Source document
-- START --

Big-Volume SliceGAN for Improving a Synthetic 3D Microstructure Image of Additive-Manufactured TYPE 316L Steel
Round 1
Reviewer 1 Report
This is an interesting manuscript in which the SliceGAN architecture has been slightly adapted for generating non-binary 3D images of CLM from 2D microscopy images. The authors compare the results achieved by their architecture to those obtained by the original SliceGAN architecture.
The results seem to be interesting, however, the manuscript lacks precision, is vaguely formulated at many occasions and requires major revisions.
Here are just some examples:
Introduction: “Visualization” might be the wrong phrasing. It should be something like “reconstruction”. Another phrase could be “stochastic modeling”, since SliceGAN can be considered to be a stochastic geometry model.
Line 38: the latent variables are not multiplied by the number of channels. Be more precise. There are multiple occasions of this phrasing.
Line 47: “[…] are more grayscale than binarized images,”. This wording does not make sense. Binary images are not grayscale images, so how is the “degree of being a grayscale” image defined to make such a statement?
Lines 49-50: What does this sentence mean? Be more precise. What is an average feature of a microstructure?
Line 56-57. This is wrong. In [4] already some evaluation methods have been proposed. Moreover, there are numerous microstructure descriptors which have been considered in the literature to evaluate the discrepancy between a virtual microstructure generator and experimentally acquired data. See, for example, references provided in Chiu et al. (2013).
Sung Nok Chiu, Dietrich Stoyan, Wilfrid S. Kendall, Joseph Mecke. Stochastic Geometry and Its Applications, J. Wiley & Sons, 2013.
Line 68 “Five layers of transpose convolution are required to generate a […]“. This is not a requirement. There are other possibilities to transform the tensors into the desired shape.

-- END --

What the exercise asks
According to the review, how many layers of transpose convolution does the manuscript say are required? None of the items are needed to do the work.

Stored records
-- START --

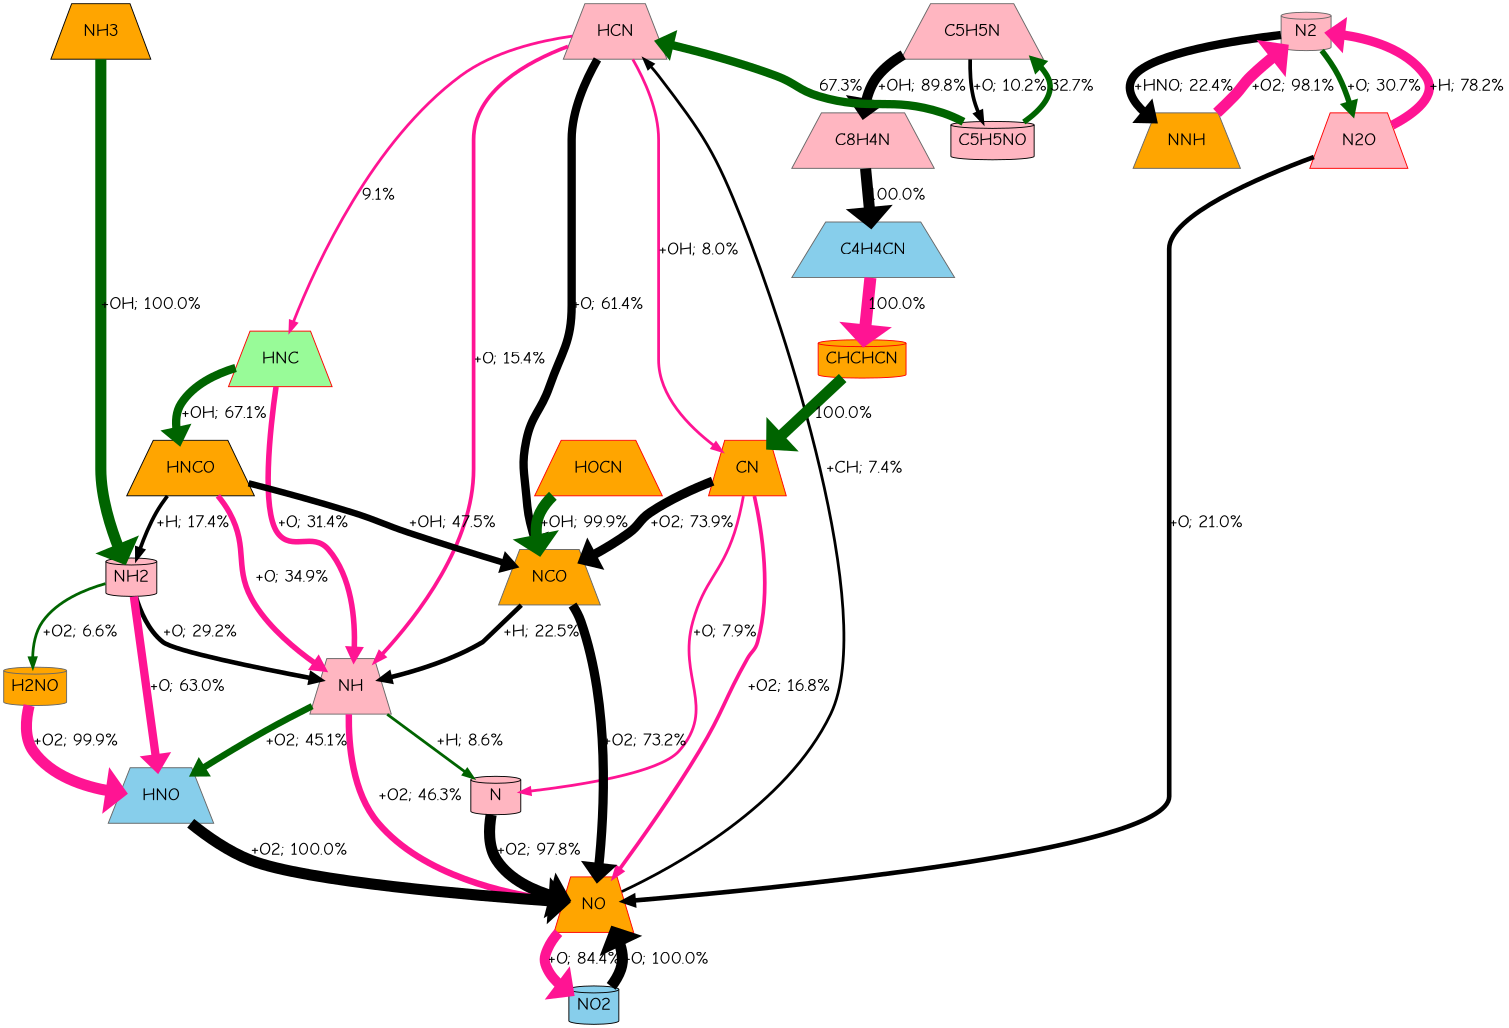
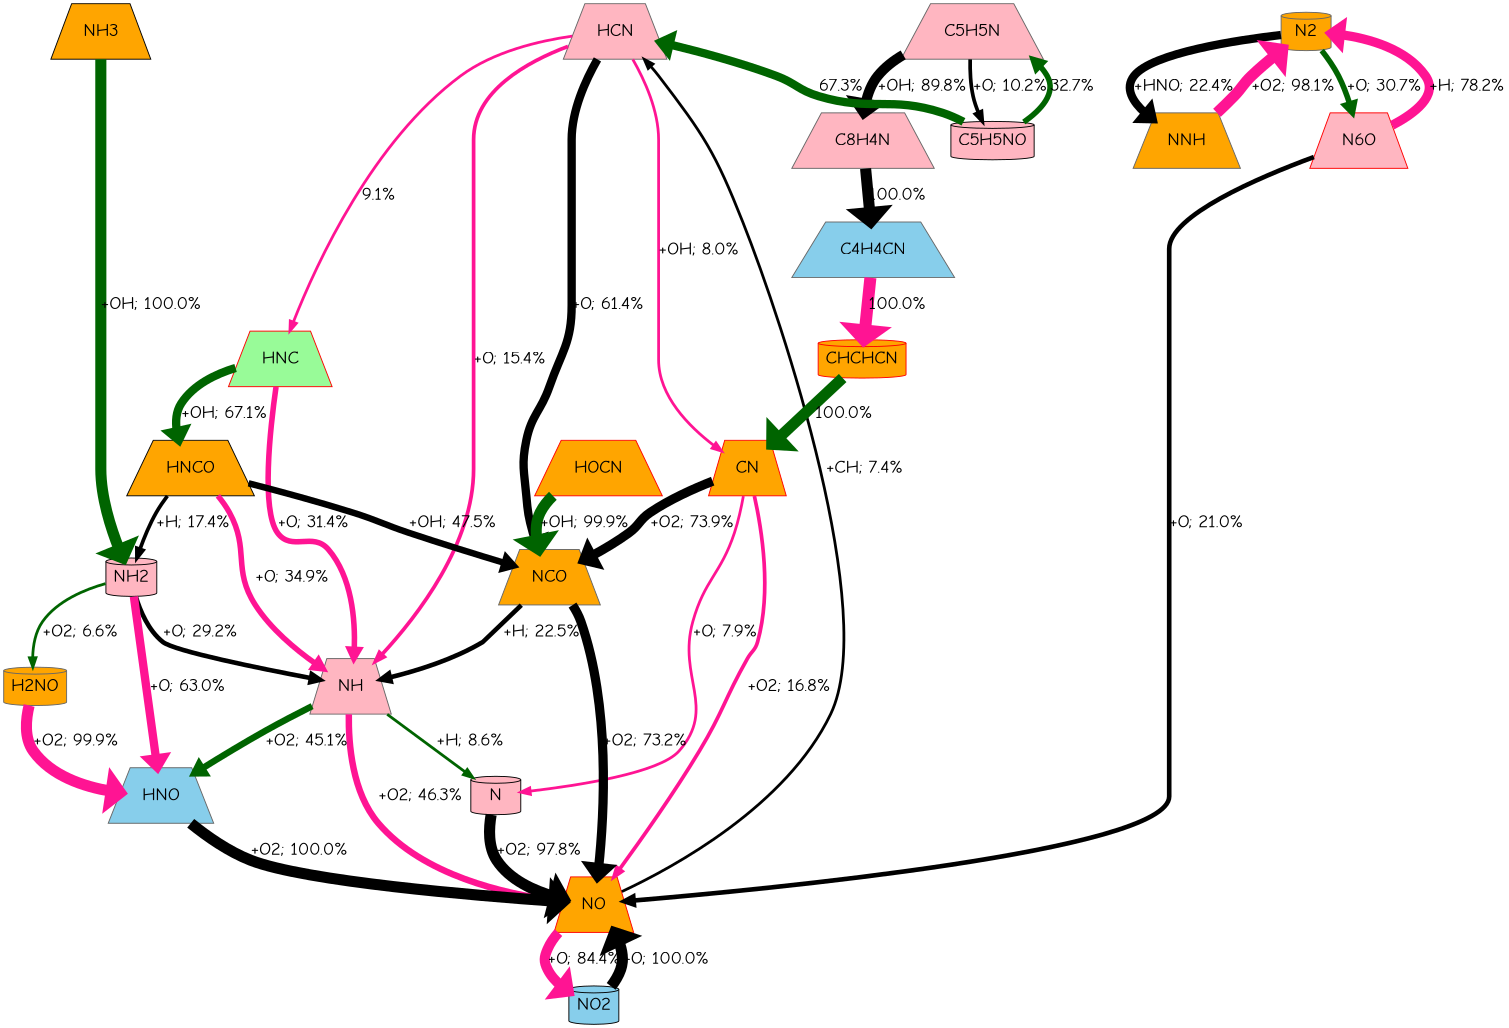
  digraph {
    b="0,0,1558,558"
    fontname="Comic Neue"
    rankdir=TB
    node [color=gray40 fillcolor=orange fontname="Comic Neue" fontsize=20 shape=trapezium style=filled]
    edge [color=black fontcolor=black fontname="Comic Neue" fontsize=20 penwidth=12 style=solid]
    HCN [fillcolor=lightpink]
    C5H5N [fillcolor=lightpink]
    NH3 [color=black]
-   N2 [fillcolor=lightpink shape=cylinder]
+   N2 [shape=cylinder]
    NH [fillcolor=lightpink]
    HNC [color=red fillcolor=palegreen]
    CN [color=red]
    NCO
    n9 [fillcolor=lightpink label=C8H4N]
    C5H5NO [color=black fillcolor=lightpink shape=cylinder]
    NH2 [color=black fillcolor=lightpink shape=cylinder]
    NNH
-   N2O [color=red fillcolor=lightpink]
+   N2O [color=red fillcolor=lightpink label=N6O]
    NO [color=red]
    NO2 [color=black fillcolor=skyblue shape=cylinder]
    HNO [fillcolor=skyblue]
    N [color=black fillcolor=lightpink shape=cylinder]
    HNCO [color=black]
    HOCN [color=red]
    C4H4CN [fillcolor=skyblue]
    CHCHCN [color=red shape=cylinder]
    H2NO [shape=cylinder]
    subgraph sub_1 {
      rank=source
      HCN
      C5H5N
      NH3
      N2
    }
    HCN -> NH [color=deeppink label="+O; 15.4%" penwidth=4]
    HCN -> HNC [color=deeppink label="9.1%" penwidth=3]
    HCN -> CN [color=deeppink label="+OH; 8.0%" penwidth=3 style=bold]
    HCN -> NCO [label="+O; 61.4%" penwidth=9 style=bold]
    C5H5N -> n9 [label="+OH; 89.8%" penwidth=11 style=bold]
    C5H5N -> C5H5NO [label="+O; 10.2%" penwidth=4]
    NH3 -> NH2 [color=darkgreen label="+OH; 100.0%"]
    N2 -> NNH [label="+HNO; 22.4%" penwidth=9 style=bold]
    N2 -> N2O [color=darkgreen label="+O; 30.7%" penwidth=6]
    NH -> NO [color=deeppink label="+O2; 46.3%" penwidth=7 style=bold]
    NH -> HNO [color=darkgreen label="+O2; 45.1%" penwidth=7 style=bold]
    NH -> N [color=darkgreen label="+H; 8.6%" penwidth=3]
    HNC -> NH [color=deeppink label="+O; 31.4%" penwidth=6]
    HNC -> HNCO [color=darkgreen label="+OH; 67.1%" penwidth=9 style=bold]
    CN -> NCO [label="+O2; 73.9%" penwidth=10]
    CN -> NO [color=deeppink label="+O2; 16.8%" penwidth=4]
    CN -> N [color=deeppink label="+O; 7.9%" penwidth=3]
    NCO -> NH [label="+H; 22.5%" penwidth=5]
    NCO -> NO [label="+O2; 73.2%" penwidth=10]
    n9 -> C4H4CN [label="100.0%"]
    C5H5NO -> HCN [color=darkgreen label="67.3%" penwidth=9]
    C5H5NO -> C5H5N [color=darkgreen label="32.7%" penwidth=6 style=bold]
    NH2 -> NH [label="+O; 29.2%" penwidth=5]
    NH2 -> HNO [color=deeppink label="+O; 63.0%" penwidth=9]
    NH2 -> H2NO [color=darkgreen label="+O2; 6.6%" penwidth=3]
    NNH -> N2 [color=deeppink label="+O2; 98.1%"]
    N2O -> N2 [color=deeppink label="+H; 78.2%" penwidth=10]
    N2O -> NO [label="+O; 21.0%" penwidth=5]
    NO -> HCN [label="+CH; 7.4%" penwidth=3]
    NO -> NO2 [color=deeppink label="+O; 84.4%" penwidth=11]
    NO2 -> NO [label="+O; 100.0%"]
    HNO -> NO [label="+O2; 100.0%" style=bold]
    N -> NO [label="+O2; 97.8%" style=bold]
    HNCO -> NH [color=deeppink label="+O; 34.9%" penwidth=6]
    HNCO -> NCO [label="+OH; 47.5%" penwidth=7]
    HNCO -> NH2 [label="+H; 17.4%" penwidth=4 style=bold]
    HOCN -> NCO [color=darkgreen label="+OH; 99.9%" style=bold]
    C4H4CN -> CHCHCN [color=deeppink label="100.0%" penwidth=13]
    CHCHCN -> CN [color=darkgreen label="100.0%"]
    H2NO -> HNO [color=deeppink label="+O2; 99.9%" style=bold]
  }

-- END --

Final result
Five.